## Page text:
BEGIN

Exposed and internal data types are either immutable or faux immutable.
Invalid amounts of money cannot be represented. There is no such thing as 0.001 US
dollars, and there is no such thing as negative money.
Builtin operations never implicitly lose precision.
Built from the ground-up with support for static type checking in mind. This means
that bugs that attempt to mix currencies can be found by a static type checker.
A comprehensive test suite with 100% coverage, including property tests that assert
random sequences of operations behave as expected.

Features
Safe division
In real life we cannot split the subunit of a currency, and so for our abstractions to
safely reflect reality, we shouldn't be able to do that in code either. Therefore
instead of defining division to return a value with precision loss, the implementation
of division for Money returns a tuple of new instances with the value split up as even
as possible. This is implemented as Money.__floordiv__.
>>> Money("0.11", SEK) // 3
(Money('0.04', SEK), Money('0.04', SEK), Money('0.03', SEK))

This method of division will always be safe, as it has the guaranteed property that the
sum of the instances returned by the operation always equal the original numerator.
Subunit fractions
Sometimes we do need to represent fractions of monetary values that are smaller than the
subunit of a currency, for instance as a partial result of a larger equation. For that
purpose, this library exposes a SubunitFraction type. This type is used as return type
for Money.__truediv__.
>>> SEK(13) / 3
SubunitFraction('1300/3', SEK)

Because there is no guarantee that a SubunitFraction is a whole subunit (by definition
...), converting back to Money can only be done with precision loss.
>>> (SEK(13) / 3).round_money(Round.DOWN)
Money('4.33', SEK)

Overdraft
Again referring to real life, there is no such thing as negative money. Following in the
same vein as for not allowing subunits to be split, the value of a Money instance
cannot be negative. Instead, to represent for instance a negative balance on an account,
this library exposes an Overdraft class that is used as return type of Money.__sub__
when the computed value would have been negative.
>>> balance = SEK(5)
>>> balance - SEK(4)
Money('1.00', SEK)
>>> balance - SEK(5)
Money('0.00', SEK)
>>> balance - SEK("6.50")
Overdraft('1.50', SEK)
>>> balance - SEK("6.50") + SEK("1.50")
Money('0.00', SEK)

END

## Instructions:
a - In the money library description, what class does Money.__sub__ return when the computed value would have been negative?
b - Say whether each statement agrees with the money library description, and quote the words that decide it: (i) Floor division of Money returns a tuple of new instances. (ii) Builtin operations may implicitly lose precision. (iii) SubunitFraction is the return type for Money.__floordiv__.

## Data extract:
BEGIN

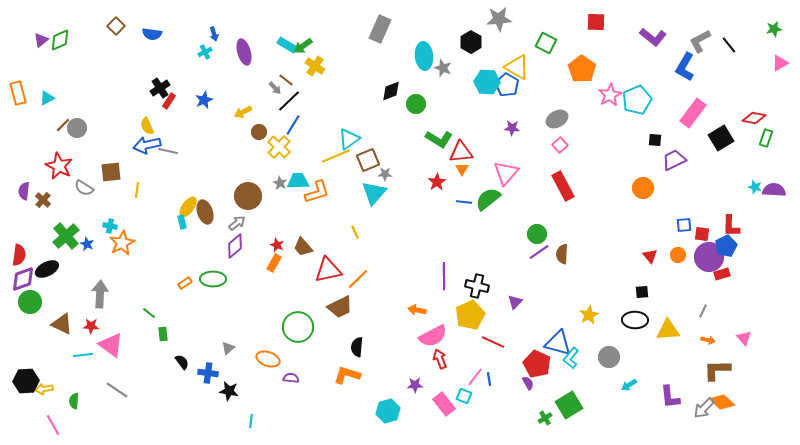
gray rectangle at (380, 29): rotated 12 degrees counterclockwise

END

## Worked solutions:
a - It returns an Overdraft.

b -
(i) Yes: "the implementation of division for Money returns a tuple of new instances with the value split up as even as possible. This is implemented as Money.__floordiv__."
(ii) No: "Builtin operations never implicitly lose precision."
(iii) No: "This type is used as return type for Money.__truediv__."